Transform AI into a native computer function.
What changes for companies
For companies, IA no PC can reduce costs, improve safety and increase productivity.
Teams can use local assistants to search for documents, summarize meetings, classify files, and automate internal tasks.
In sectors that deal with sensitive data, such as legal, finance, healthcare, engineering and education, local processing can be a differentiator.
But adoption needs to be well planned.
Companies must evaluate hardware, data policies, compliance, permissions, security and governance.
Local AI helps, but doesn't eliminate risk.
The downside of local AI
Not everything is an advantage.
Local models take up storage space, require compatible hardware, and can consume battery or performance.
There is also a risk that the user will not know exactly which AI features are active on the device.
This point has already generated debate around local models integrated into Chrome.
Recent reports have highlighted concerns about transparency, footprint, and user control regarding Gemini Nano in the browser.
Therefore, the local AI trend needs to be accompanied by clear controls.
The user must know when the AI is active, what data is used, and how to disable features they don't want.
Without transparency, a useful technology can become a source of distrust.
How to choose a PC for AI
Anyone thinking about buying a computer in the next few years should look at more than just the processor and RAM.
The presence of NPU, compatible GPU, good amount of RAM and support for AI resources tends to gain importance.
For simple tasks, a Copilot PC with NPU may be sufficient.
For heavier tasks like imaging, larger local models, and creative flows, a dedicated GPU can make a difference.
It is also important to look at the ecosystem.
Windows, Chrome, creative apps and productivity tools are adapting to this new phase.
Buying hardware without considering real software support can lead to frustration.
Is it worth worrying now
Yes, but without being in too much of a hurry.
A IA no PC is still maturing.
Some functions already exist, others are being tested, and many still depend on specific hardware.
The best way is to follow developments and understand which resources make sense for your use.
For those who work with content, programming, editing, productivity or document analysis, the trend is highly relevant.
For those who only use their PC for basic tasks, the change can arrive gradually and almost invisible.
Conclusion
Nvidia, Microsoft and Google want to bring artificial intelligence to the PC because it solves real problems: speed, privacy, cost, offline use and integration with everyday life.
The cloud will remain important, but it will no longer be the only place for AI.
The future will be divided between on-premises models, cloud models and hybrid systems that choose the best path for each task.
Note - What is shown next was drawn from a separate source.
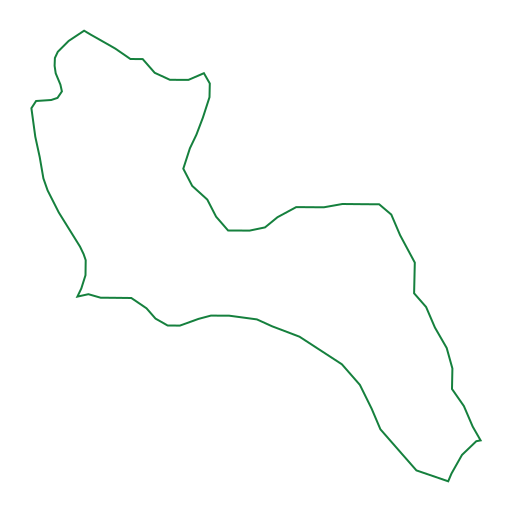 Hamju, Hamgyŏng-namdo, North Korea (Mercator projection)
{"feature_id": "82179303B5529079256515", "entity_name": "Hamju", "entity_type": "district", "adm_level": 2, "iso_a3": "PRK", "parent_name": "North Korea", "parent_adm1": "Hamgyŏng-namdo", "projection": "mercator", "projection_center": [127.263, 39.9], "detail": "fine", "context": "isolated", "style": "outline", "palette": "green", "viewbox_px": 512, "rotation_deg": 0, "n_neighbors": 0, "source": "geoboundaries", "source_scale": "gbopen_adm2", "svg_char_len": 1138}
<svg xmlns="http://www.w3.org/2000/svg" viewBox="0 0 512 512"><path d="M414.8,262.6L400.1,235.2L391.3,214.6L379.2,204.3L363.9,204.2L342.4,204.0L323.8,207.3L296.2,207.1L277.5,217.2L265.0,227.4L249.6,230.6L228.1,230.5L216.1,216.7L207.3,199.6L192.2,185.9L183.3,168.7L189.9,148.3L196.4,134.7L202.9,117.6L209.5,97.2L209.8,83.5L203.9,73.2L188.4,79.9L169.9,79.8L154.7,72.8L142.7,59.1L130.4,59.0L115.3,48.6L103.2,41.7L91.0,34.8L84.1,30.7L68.7,40.9L57.8,51.8L54.9,58.0L54.6,65.8L55.7,73.3L60.4,84.6L61.9,91.4L57.5,97.9L51.2,100.0L36.1,101.0L31.4,108.2L35.3,136.8L39.7,157.0L43.4,178.4L47.6,190.4L58.8,212.5L80.0,246.6L83.6,254.1L85.7,260.2L85.5,275.2L81.3,288.5L77.4,296.6L88.4,294.2L100.6,297.7L112.9,297.8L131.3,298.0L146.5,308.3L155.5,318.6L167.6,325.5L179.9,325.6L198.5,318.9L210.9,315.6L229.3,315.7L256.9,319.4L272.1,326.3L299.5,336.7L320.7,350.5L341.9,364.3L359.9,384.9L371.7,408.8L380.4,429.3L401.4,453.3L416.4,470.4L448.2,481.3L451.5,473.5L462.0,454.9L476.3,441.2L480.6,440.4L472.7,426.6L463.9,406.1L452.0,389.0L452.4,368.5L446.7,348.0L434.9,327.5L426.1,307.0L414.1,293.3L414.8,262.6Z" fill="none" stroke="#15803d" stroke-width="2"/></svg>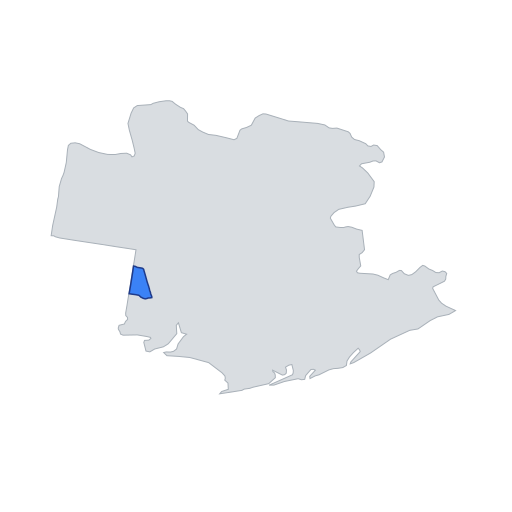 Haut-Komo, Wouleu-Ntem, Gabon (highlighted), rotated 279°
{"feature_id": "22940354B77871710228177", "entity_name": "Haut-Komo", "entity_type": "district", "adm_level": 2, "iso_a3": "GAB", "parent_name": "Gabon", "parent_adm1": "Wouleu-Ntem", "projection": "equal_earth", "projection_center": [10.636, 0.825], "detail": "fine", "context": "in_parent", "style": "filled", "palette": "blue", "viewbox_px": 512, "rotation_deg": 279, "n_neighbors": 0, "source": "geoboundaries", "source_scale": "gbopen_adm2", "svg_char_len": 4133}
<svg xmlns="http://www.w3.org/2000/svg" viewBox="0 0 512 512"><g transform="rotate(279 256 256)"><path d="M339.5,59.7L339.3,64.3L335.4,75.6L333.6,84.3L333.1,93.6L334.2,101.1L336.1,106.4L337.3,112.2L336.3,116.3L334.5,118.0L335.8,120.1L338.6,120.6L343.4,118.8L350.8,115.7L360.5,111.2L366.9,108.8L377.5,110.3L383.1,112.0L386.0,115.2L389.1,128.5L390.7,130.5L393.2,136.2L395.3,143.0L395.8,146.5L395.6,149.0L393.4,152.7L391.0,158.1L390.2,161.4L388.1,163.8L385.6,166.2L378.5,167.2L377.5,168.6L375.5,174.4L371.8,179.2L370.1,183.9L368.6,190.0L368.9,197.7L368.1,208.7L367.4,216.1L369.2,218.7L377.7,220.5L379.3,222.0L381.5,226.6L384.4,230.9L392.1,233.6L395.1,237.0L397.5,240.6L397.8,243.6L396.1,255.5L394.4,267.0L395.1,275.7L395.7,284.0L396.6,296.1L396.2,303.5L394.0,308.1L394.0,311.6L395.0,315.9L393.1,327.7L391.8,329.7L388.4,331.9L386.5,335.0L386.0,340.0L384.1,346.8L382.2,349.3L382.2,352.5L384.0,354.8L384.0,358.4L380.5,362.6L378.5,365.8L373.9,367.4L368.6,365.7L367.4,363.4L368.7,359.7L368.2,356.8L366.4,353.7L363.6,345.8L361.1,344.1L359.7,347.3L355.5,353.4L347.9,361.1L342.6,361.7L332.9,359.4L324.7,355.7L320.9,346.6L318.5,339.1L315.0,330.4L311.1,326.3L306.9,323.7L305.0,323.5L299.0,328.3L297.2,330.2L297.3,334.3L297.8,338.1L298.7,339.9L299.5,342.4L299.4,346.1L298.3,351.2L297.9,356.8L279.2,362.2L275.9,360.3L273.6,357.7L270.7,358.2L262.6,361.0L259.6,359.1L256.7,357.6L255.3,358.8L255.2,361.2L256.5,374.3L256.1,379.3L254.3,385.8L253.3,390.3L258.3,391.5L260.1,393.6L261.8,396.9L264.2,399.9L264.4,401.8L261.7,405.2L260.7,409.5L262.0,412.8L265.4,416.2L270.4,419.8L272.8,422.1L272.5,424.3L270.2,428.8L269.3,432.7L267.8,436.2L268.1,439.4L270.3,442.4L270.1,445.1L268.6,447.1L265.5,446.7L262.9,447.0L260.6,446.1L253.3,435.8L251.7,435.5L241.1,443.4L238.4,446.7L236.2,451.4L233.3,461.6L228.5,455.7L224.3,444.8L219.5,438.2L209.3,427.4L206.6,419.4L194.9,401.9L178.2,384.4L166.0,369.2L164.2,365.9L166.3,366.3L177.9,373.9L179.5,373.0L180.9,371.3L175.8,367.3L171.0,364.2L166.5,362.3L162.0,362.4L159.4,359.2L157.8,354.3L156.9,350.2L154.9,345.8L148.5,336.8L146.9,333.3L143.4,328.5L145.6,327.9L152.5,332.5L153.1,330.6L152.5,328.0L145.6,323.7L141.8,323.4L140.9,320.3L141.4,316.8L136.5,303.7L131.3,293.9L130.5,289.2L144.4,310.6L146.3,311.0L148.7,310.8L154.4,308.4L153.3,305.5L150.8,302.5L148.2,303.9L145.0,304.2L143.3,302.9L142.5,300.7L145.8,290.3L144.4,290.8L143.3,292.7L141.5,293.6L138.8,294.1L131.9,288.5L125.9,273.5L124.3,270.5L122.7,265.2L121.1,263.1L114.2,241.7L116.8,243.3L120.0,249.5L126.1,248.2L128.5,244.6L130.6,244.8L132.7,244.0L135.4,240.6L143.3,225.9L145.4,206.5L144.7,195.0L143.6,183.6L146.2,179.9L147.2,182.3L147.7,186.4L148.9,189.4L151.7,192.1L156.9,192.8L165.0,197.0L167.9,199.7L168.6,194.3L177.9,189.8L175.1,188.1L166.9,189.9L155.6,183.1L151.8,178.7L148.3,170.5L144.7,166.1L144.9,162.2L153.1,158.7L155.2,159.1L156.1,163.3L158.2,165.1L159.1,164.5L159.4,160.9L159.5,151.1L157.0,137.1L157.7,134.4L160.0,133.4L162.0,131.6L163.3,131.2L166.1,131.6L167.5,134.8L168.2,136.6L171.0,137.4L173.3,139.1L175.2,138.7L176.8,136.7L179.2,136.2L186.6,136.3L193.3,136.3L206.7,136.4L220.0,136.4L233.4,136.5L243.4,136.5L243.4,128.5L243.3,116.2L243.3,101.6L243.2,87.5L243.1,74.6L243.1,59.3L243.6,54.9L244.3,53.1L244.0,50.5L254.4,50.4L273.1,51.5L281.2,51.3L283.5,51.6L293.8,50.8L302.0,51.8L305.5,52.8L308.7,53.4L318.6,54.0L331.5,53.2L335.9,53.4L338.4,55.5L339.5,59.7Z" fill="#d9dde1" stroke="#a8b0b8" stroke-width="1"/><path d="M225.3,147.1L225.6,146.6L225.9,146.3L226.1,145.9L226.2,145.0L226.2,143.6L226.2,142.2L226.2,141.0L226.2,140.4L226.5,139.5L226.8,138.6L226.9,138.0L226.9,137.4L226.9,136.6L220.5,136.7L206.9,136.7L198.9,136.6L198.9,139.2L199.0,143.4L198.9,145.5L198.9,146.3L198.6,146.9L198.0,147.8L197.6,148.4L197.3,148.8L197.1,149.7L196.7,150.7L196.5,151.7L196.4,152.6L196.4,153.5L196.7,154.2L197.0,155.0L197.6,156.0L197.8,156.7L198.0,157.8L198.4,159.0L198.6,159.6L199.4,159.5L200.0,159.2L200.9,158.7L201.6,158.2L202.0,157.9L202.7,157.7L203.4,157.5L204.0,157.2L204.7,156.7L205.7,156.2L207.2,155.7L208.1,155.2L209.5,154.6L211.1,153.7L213.9,152.3L215.7,151.5L219.9,149.6L223.9,147.7L225.3,147.1Z" fill="#3b82f6" stroke="#1e3a8a" stroke-width="1.5"/></g></svg>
For the user, the big change will be realizing that the computer does not just execute commands.
It begins to understand context, suggest actions and work as an assistant closer to your files, apps and routine.
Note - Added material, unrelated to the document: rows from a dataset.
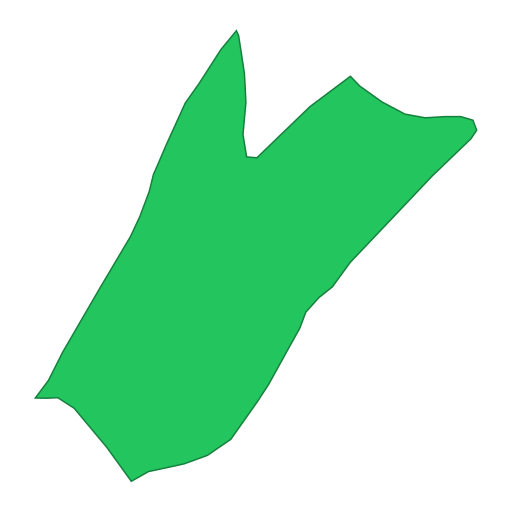 Al-Thawra, Baghdad, Iraq (Equal Earth projection)
{"feature_id": "34846034B91170973982462", "entity_name": "Al-Thawra", "entity_type": "district", "adm_level": 2, "iso_a3": "IRQ", "parent_name": "Iraq", "parent_adm1": "Baghdad", "projection": "equal_earth", "projection_center": [44.467, 33.386], "detail": "fine", "context": "isolated", "style": "filled", "palette": "green", "viewbox_px": 512, "rotation_deg": 0, "n_neighbors": 0, "source": "geoboundaries", "source_scale": "gbopen_adm2", "svg_char_len": 865}
<svg xmlns="http://www.w3.org/2000/svg" viewBox="0 0 512 512"><path d="M35.3,398.0L46.9,398.2L57.8,397.7L74.2,408.3L106.9,447.5L131.3,481.3L148.4,471.6L184.0,463.9L207.5,455.3L230.8,439.3L257.5,401.5L268.7,384.3L287.7,349.9L299.8,328.2L305.8,312.2L318.8,297.7L332.4,286.8L350.3,262.3L394.4,215.9L432.2,176.0L471.0,138.7L476.7,130.2L472.9,120.2L460.9,116.6L445.3,116.6L425.1,117.8L404.9,114.1L381.9,101.9L369.2,92.8L359.8,86.1L350.4,76.3L339.7,84.3L330.1,91.5L321.2,98.2L310.2,106.4L304.6,111.8L299.1,117.1L278.3,137.1L262.9,152.0L256.9,157.8L246.6,156.9L243.0,134.5L245.9,102.5L245.1,86.0L244.4,73.4L241.0,51.0L239.5,41.3L238.6,35.6L236.4,30.7L221.0,49.4L198.8,83.9L185.3,103.0L166.3,144.7L157.4,165.5L153.4,174.6L149.2,191.6L139.9,216.4L130.5,236.5L99.4,288.9L62.2,353.0L60.9,355.7L48.4,380.5L35.3,398.0Z" fill="#22c55e" stroke="#15803d" stroke-width="1.5"/></svg>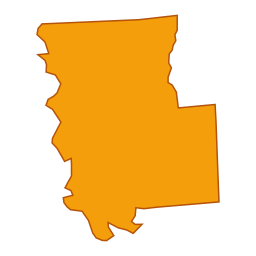 União da Serra, Rio Grande do Sul, Brazil
{"feature_id": "56859067B42000345551352", "entity_name": "União da Serra", "entity_type": "district", "adm_level": 2, "iso_a3": "BRA", "parent_name": "Brazil", "parent_adm1": "Rio Grande do Sul", "projection": "orthographic", "projection_center": [-52.035, -28.776], "detail": "fine", "context": "isolated", "style": "filled", "palette": "amber", "viewbox_px": 256, "rotation_deg": 0, "n_neighbors": 0, "source": "geoboundaries", "source_scale": "gbopen_adm2", "svg_char_len": 920}
<svg xmlns="http://www.w3.org/2000/svg" viewBox="0 0 256 256"><path d="M133.2,233.4L142.0,224.3L135.2,224.4L131.5,221.5L135.2,215.7L135.9,207.7L143.8,208.7L156.8,207.2L219.0,201.9L218.1,179.3L216.0,121.6L215.1,104.5L178.3,107.9L176.3,92.0L172.2,85.1L168.1,82.5L168.1,77.1L171.4,67.9L168.7,62.9L169.2,53.9L172.1,50.2L173.2,45.3L175.8,40.6L174.9,34.8L177.2,30.3L177.2,15.4L139.0,19.7L42.0,23.9L38.1,28.5L37.0,34.5L45.0,42.0L48.8,53.6L37.9,54.7L45.1,60.4L46.5,64.7L46.1,72.0L55.4,75.0L60.8,83.8L57.1,92.9L53.6,96.2L48.1,99.4L46.0,105.3L52.5,109.3L60.9,122.1L52.5,138.3L52.1,143.0L57.1,148.3L64.6,161.4L71.2,158.4L71.5,163.9L71.5,176.0L68.1,182.0L65.0,187.8L71.0,190.6L72.8,195.3L63.3,197.7L64.0,202.7L67.0,206.7L70.5,209.7L82.1,211.2L88.5,220.5L92.8,233.1L96.2,237.9L102.3,240.4L106.6,240.6L113.8,235.6L108.4,227.1L108.1,222.5L118.2,227.8L126.8,230.0L133.2,233.4Z" fill="#f59e0b" stroke="#b45309" stroke-width="1.5"/></svg>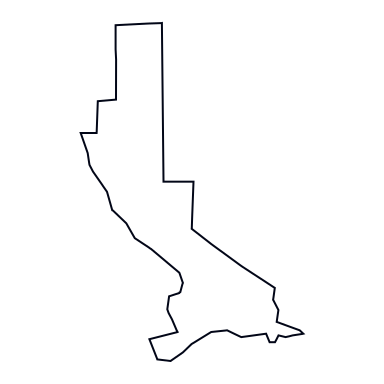 Sakarcage, Mary, Turkmenistan (Robinson projection)
{"feature_id": "10190150B2260035962137", "entity_name": "Sakarcage", "entity_type": "district", "adm_level": 2, "iso_a3": "TKM", "parent_name": "Turkmenistan", "parent_adm1": "Mary", "projection": "robinson", "projection_center": [61.097, 38.361], "detail": "fine", "context": "isolated", "style": "outline", "palette": "ink", "viewbox_px": 384, "rotation_deg": 0, "n_neighbors": 0, "source": "geoboundaries", "source_scale": "gbopen_adm2", "svg_char_len": 1332}
<svg xmlns="http://www.w3.org/2000/svg" viewBox="0 0 384 384"><path d="M161.9,23.0L161.4,23.1L149.2,23.5L148.9,23.5L115.6,25.2L115.6,43.3L115.6,49.4L116.1,59.6L116.0,99.6L97.8,101.2L96.7,131.5L96.6,133.0L81.3,133.0L80.7,133.0L87.7,153.1L89.2,163.2L89.5,164.9L93.0,171.6L102.2,184.8L103.1,186.2L107.0,191.8L107.9,194.9L112.2,210.1L112.4,210.1L112.8,210.4L126.3,223.3L134.8,238.2L149.2,247.7L149.6,248.1L151.1,249.0L179.3,272.7L179.6,273.4L182.8,282.7L182.9,282.9L182.4,284.2L180.3,292.1L179.5,292.4L179.3,293.0L169.1,296.3L167.3,309.3L168.6,313.0L172.0,319.4L176.7,330.4L177.6,332.0L177.4,332.1L149.4,339.2L157.2,359.0L157.3,359.4L170.5,361.0L182.9,352.4L191.6,344.0L191.8,343.9L194.0,342.6L200.8,338.4L211.2,332.0L225.6,330.5L227.1,330.3L234.5,333.9L240.8,336.9L241.3,337.1L257.4,334.9L266.1,333.7L269.6,342.2L275.0,342.2L276.6,339.2L278.5,335.4L285.6,337.1L289.2,336.3L292.6,335.4L302.5,333.9L303.3,333.7L302.2,332.7L301.3,331.8L299.7,330.3L294.7,328.5L285.4,325.1L276.7,321.9L277.7,314.9L278.2,311.5L278.4,310.0L273.3,300.1L273.1,299.8L273.4,298.0L274.8,287.9L274.0,287.4L260.6,278.6L260.1,278.3L253.2,273.8L242.8,267.0L241.2,265.9L239.8,264.9L211.2,244.0L194.4,230.9L191.7,228.8L191.8,228.0L192.2,216.1L193.5,181.7L193.3,181.7L190.3,181.7L163.5,181.7L163.5,181.1L161.9,23.0Z" fill="none" stroke="#020617" stroke-width="2"/></svg>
A IA no PC It is not just a technical novelty.
It is the beginning of a new way of using computers.
5. FAQ
What does AI mean on PC
IA no PC it means running artificial intelligence resources directly on the computer, without always relying on cloud servers.
This can include text summarization, translation, smart search, automation and local assistants.
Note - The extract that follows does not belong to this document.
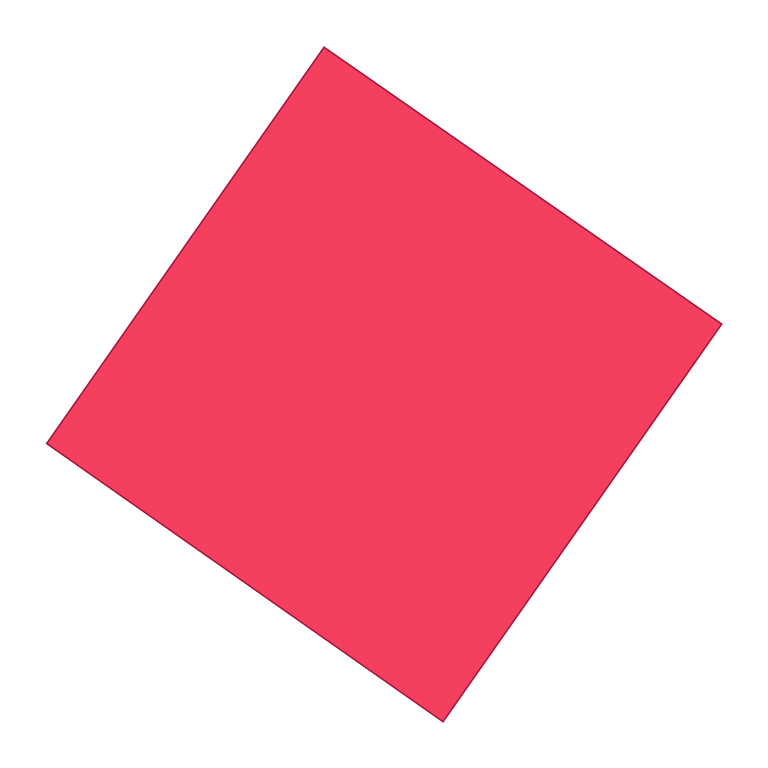 Ector, Texas, United States of America, rotated 35°
{"feature_id": "52423323B50517740835867", "entity_name": "Ector", "entity_type": "district", "adm_level": 2, "iso_a3": "USA", "parent_name": "United States of America", "parent_adm1": "Texas", "projection": "mercator", "projection_center": [-102.506, 31.869], "detail": "fine", "context": "isolated", "style": "filled", "palette": "rose", "viewbox_px": 768, "rotation_deg": 35, "n_neighbors": 0, "source": "geoboundaries", "source_scale": "gbopen_adm2", "svg_char_len": 254}
<svg xmlns="http://www.w3.org/2000/svg" viewBox="0 0 768 768"><g transform="rotate(35 384 384)"><path d="M626.3,141.2L141.7,142.5L141.8,626.3L171.8,626.3L597.0,626.8L626.1,626.8L626.3,141.2Z" fill="#f43f5e" stroke="#9f1239" stroke-width="1.5"/></g></svg>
On-premises AI replaces the cloud
Not completely.
The most likely scenario is hybrid: simple, private tasks run locally, while complex tasks continue to use the cloud.
Why Nvidia, Microsoft and Google want AI on the PC
Because local AI can offer more speed, privacy, lower server costs and offline operation.
It also creates a new generation of smarter computers and applications.
I need a new PC to use local AI
It depends on the resource.
Some functions can run on current computers, but advanced features may require NPU, modern GPU or more RAM.
AI on PC is more private
It can be more private when the data stays on the device.
But this depends on how the system, browser or application is designed and what data is sent to servers.